Samsung is one of only three suppliers, alongside SK Hynix and Micron, certified by Nvidia to produce HBM4 (High Bandwidth Memory, fourth generation) for the Vera Rubin platform. By simultaneously backing a non-HBM inference architecture with its own capital and manufacturing capability, Samsung is hedging against the possibility that the AI inference market does not converge entirely on Nvidia's GPU-plus-HBM model. If Euclyd's UBM architecture works at scale, Samsung would be positioned as the sole supplier of both the memory technology and the manufacturing process for a serious Nvidia alternative.
"They are one of the biggest memory manufacturers in the world. They do a lot of engineering, they know a lot about systems, they know the supply chain, they have a huge network," said Bernardo Kastrup, Euclyd's founder and CEO.

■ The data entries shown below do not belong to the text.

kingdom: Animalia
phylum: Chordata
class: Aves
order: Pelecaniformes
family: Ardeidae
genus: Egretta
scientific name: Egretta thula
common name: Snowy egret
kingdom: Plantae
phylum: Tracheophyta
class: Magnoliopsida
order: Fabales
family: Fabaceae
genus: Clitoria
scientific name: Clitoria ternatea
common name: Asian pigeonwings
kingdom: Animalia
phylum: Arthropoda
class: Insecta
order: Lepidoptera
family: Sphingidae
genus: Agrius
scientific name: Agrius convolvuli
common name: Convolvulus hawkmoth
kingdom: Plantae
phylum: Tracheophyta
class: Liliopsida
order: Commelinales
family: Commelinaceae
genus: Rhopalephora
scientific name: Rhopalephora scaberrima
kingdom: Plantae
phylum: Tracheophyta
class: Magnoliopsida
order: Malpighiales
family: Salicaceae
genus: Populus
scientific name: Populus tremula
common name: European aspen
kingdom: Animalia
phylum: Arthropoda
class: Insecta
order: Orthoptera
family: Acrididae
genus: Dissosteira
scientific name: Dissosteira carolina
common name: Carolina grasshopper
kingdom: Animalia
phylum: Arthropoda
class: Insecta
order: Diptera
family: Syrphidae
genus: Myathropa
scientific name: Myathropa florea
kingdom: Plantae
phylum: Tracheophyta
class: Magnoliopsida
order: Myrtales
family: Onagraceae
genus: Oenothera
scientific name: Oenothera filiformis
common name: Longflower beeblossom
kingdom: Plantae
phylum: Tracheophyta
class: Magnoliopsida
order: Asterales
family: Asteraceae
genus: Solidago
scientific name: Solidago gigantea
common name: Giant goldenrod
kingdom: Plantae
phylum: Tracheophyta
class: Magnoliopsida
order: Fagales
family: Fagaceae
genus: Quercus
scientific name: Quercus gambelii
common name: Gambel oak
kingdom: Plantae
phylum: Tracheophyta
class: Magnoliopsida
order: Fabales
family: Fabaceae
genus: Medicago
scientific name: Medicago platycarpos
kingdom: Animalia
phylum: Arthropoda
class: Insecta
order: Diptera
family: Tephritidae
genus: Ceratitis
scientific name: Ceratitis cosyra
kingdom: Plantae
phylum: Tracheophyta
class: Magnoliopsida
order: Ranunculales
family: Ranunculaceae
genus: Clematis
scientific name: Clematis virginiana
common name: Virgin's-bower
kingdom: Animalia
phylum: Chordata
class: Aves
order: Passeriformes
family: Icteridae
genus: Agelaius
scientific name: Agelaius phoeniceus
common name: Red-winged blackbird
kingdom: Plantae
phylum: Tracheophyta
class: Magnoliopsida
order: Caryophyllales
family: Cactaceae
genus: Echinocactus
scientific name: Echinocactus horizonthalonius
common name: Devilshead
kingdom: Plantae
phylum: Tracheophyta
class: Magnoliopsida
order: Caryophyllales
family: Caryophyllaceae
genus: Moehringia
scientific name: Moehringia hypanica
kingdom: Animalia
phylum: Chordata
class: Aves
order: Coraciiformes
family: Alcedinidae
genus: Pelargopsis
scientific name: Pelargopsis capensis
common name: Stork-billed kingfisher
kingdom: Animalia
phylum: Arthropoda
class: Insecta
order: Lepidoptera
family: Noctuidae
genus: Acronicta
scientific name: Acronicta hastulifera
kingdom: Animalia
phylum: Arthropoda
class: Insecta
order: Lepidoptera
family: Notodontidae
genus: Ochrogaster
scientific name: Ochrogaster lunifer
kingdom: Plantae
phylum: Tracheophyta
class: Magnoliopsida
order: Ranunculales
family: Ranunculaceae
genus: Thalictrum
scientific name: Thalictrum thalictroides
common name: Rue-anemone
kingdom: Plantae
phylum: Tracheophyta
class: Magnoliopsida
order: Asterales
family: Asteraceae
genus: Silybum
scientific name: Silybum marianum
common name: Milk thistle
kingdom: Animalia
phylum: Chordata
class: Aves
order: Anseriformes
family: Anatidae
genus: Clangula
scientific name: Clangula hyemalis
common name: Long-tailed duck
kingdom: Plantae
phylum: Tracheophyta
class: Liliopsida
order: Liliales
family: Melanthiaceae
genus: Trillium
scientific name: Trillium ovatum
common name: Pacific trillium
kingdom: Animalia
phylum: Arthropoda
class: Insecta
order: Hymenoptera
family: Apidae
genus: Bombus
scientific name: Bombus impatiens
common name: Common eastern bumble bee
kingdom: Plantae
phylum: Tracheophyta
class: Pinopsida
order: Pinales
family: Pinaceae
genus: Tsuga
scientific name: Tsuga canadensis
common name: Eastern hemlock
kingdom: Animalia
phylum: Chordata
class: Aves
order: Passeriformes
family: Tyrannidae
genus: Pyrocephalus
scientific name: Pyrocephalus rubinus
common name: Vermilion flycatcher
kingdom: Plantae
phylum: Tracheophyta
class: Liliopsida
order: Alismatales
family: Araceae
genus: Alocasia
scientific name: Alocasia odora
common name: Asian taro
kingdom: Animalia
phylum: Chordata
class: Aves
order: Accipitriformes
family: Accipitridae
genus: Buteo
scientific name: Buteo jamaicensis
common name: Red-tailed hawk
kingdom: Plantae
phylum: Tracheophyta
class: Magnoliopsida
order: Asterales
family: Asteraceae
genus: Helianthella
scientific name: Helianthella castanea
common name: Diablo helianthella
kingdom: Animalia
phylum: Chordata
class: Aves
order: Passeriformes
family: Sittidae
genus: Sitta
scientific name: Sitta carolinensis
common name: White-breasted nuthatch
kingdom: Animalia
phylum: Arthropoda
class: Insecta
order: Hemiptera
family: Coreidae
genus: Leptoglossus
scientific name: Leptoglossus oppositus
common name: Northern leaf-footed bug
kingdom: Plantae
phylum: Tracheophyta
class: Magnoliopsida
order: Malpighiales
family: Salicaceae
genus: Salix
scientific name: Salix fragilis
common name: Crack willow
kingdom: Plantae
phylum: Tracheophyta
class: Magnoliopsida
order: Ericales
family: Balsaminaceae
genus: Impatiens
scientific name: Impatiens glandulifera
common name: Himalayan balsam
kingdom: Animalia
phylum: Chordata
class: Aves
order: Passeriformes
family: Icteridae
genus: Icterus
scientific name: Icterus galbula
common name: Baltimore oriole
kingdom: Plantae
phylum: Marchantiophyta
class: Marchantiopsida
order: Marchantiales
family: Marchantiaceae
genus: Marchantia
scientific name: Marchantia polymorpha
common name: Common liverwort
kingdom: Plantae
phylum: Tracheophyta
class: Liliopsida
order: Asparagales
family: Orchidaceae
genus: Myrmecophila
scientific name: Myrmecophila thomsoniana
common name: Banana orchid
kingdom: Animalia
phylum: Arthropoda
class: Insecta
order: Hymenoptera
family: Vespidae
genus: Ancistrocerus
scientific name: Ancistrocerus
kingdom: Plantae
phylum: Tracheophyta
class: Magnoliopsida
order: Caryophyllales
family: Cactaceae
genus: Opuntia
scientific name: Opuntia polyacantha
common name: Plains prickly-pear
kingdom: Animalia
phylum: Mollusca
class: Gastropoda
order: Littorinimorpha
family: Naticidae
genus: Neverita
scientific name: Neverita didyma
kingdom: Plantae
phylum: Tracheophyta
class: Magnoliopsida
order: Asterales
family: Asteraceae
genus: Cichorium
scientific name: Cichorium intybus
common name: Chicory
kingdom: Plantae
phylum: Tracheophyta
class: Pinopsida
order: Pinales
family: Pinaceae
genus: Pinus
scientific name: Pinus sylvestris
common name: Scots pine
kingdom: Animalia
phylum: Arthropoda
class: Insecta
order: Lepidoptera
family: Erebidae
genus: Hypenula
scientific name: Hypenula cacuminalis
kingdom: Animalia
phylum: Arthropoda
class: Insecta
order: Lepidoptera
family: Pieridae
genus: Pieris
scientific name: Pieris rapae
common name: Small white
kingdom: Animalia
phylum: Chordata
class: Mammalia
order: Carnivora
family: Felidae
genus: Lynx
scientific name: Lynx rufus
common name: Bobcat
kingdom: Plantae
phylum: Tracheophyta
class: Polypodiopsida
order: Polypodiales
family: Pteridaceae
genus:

Bernardo Kastrup, Founder and CEO at Euclyd
How to Understand the Broader Implications of This Funding Round
- European AI Sovereignty: The Scaleup Europe Fund, formally established by the European Commission on August 4, 2026, with €5 billion in target capital, made Euclyd its second major investment in its opening weeks and its first in AI silicon specifically. This represents institutional commitment to reducing European dependence on US chip manufacturers.
- Leadership Credibility: Peter Wennink, who ran chip-equipment giant ASML for eleven years and oversaw its ascent into the most strategically significant company in global semiconductor manufacturing, joined Euclyd's board as Chairman. His involvement signals that this is not a speculative venture but a serious attempt to reshape AI infrastructure.
- Investor Diversity: The round was co-led by Samsung, Somerset Capital Partners, the EU's Scaleup Europe Fund managed by EQT, and Innovation Industries. This mix of corporate, government, and private capital suggests confidence that spans multiple constituencies and geographies.
Bernardo Kastrup's path to founding Euclyd is itself noteworthy. He holds two PhDs, one in computer engineering with specialization in reconfigurable computing and AI, and another in philosophy focusing on ontology and philosophy of mind. Before founding Euclyd, he co-founded Silicon Hive, a parallel processor company that Intel acquired in 2011, and worked at ASML as a technology strategist. He began developing CRAFTWERK's architecture in his home attic in Eindhoven, working late nights after his day job.
"AI is becoming a foundation of economic growth, scientific discovery, and national competitiveness, but its potential will remain constrained unless we fundamentally change the infrastructure beneath it," Kastrup stated in the Series A announcement.
Bernardo Kastrup, Founder and CEO at Euclyd
The real test for Euclyd will come when CRAFTWERK moves from modeling and projections into production silicon and real-world customer validation. The company claims to have solved one of the most fundamental constraints in AI infrastructure, but the semiconductor industry has learned to be skeptical of efficiency claims until they survive contact with actual workloads. Samsung's dual role as investor and manufacturer suggests the company is confident enough to bet its own capital and manufacturing capacity on the outcome. Whether that confidence is justified will become clear as CRAFTWERK chips begin shipping to customers and independent benchmarks emerge.